EBC was collected from 45 patients with persistent asthma (age 34.7 ± 13.2 years; FEV1, 87.0 ± 15.5% predicted; mean ± SD) and 32 healthy control subjects (age 36.9 ± 12.6 years; FEV1, 98.9 ± 9.9% predicted). Exhaled nitric oxide concentration (FeNO) and lung function were measured, and Asthma Control Test (ACT) score was obtained. EBC ATP was measured in luciferin-luciferase assay. Airway ATP concentration was calculated using dilution estimated from conductivity of vacuum-treated EBC samples. Parametric tests were applied in the analyses. ATP concentrations and nitric oxide levels were logarithmically transformed.

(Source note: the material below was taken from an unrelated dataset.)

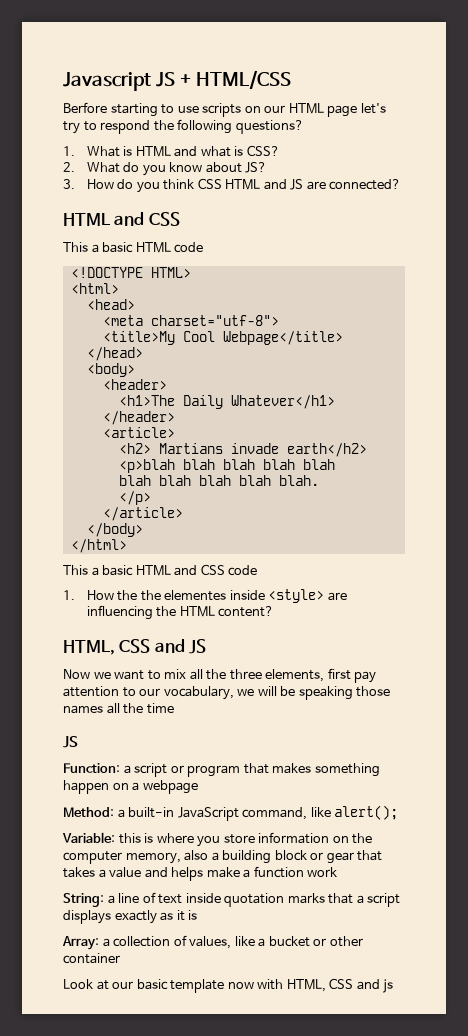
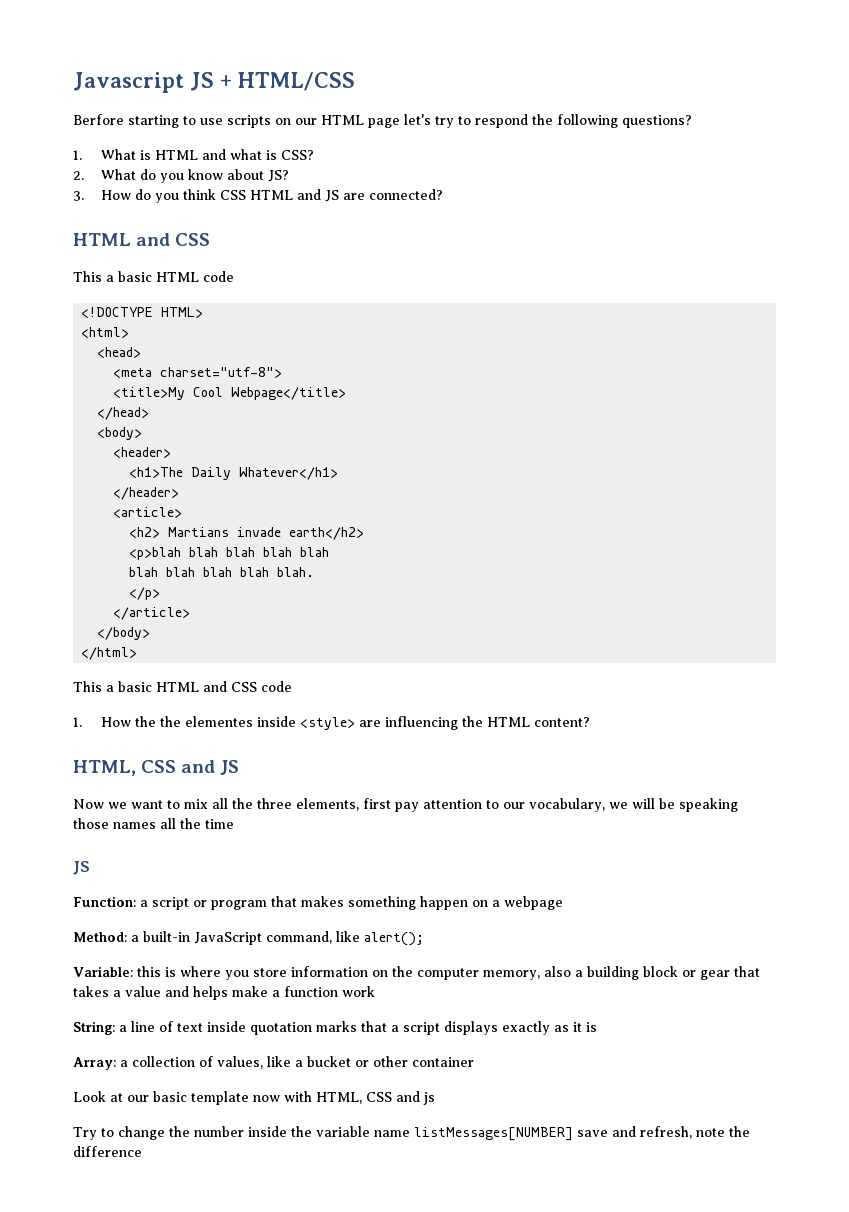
(394, 986) none -> [73,1126,750,1141] [73,1146,142,1157] // Try to change the number inside the variable name listMessages[NUMBER] save and refresh, note the difference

EBC ATP and calculated airway ATP concentrations were not elevated in asthma, and none of them was related to FeNO or ACT score. EBC ATP concentration was influenced by airway droplet dilution (r = −0.32, P < .05), and there was a relation between calculated airway ATP level and FEV1 (r = −0.35, P < .05).
EBC ATP concentration does not seem to be useful for asthma monitoring. The relation between EBC mediator concentration and EBC conductivity highlights the importance of further standardization of EBC methodology and the need for more studies to understand airway droplet formation.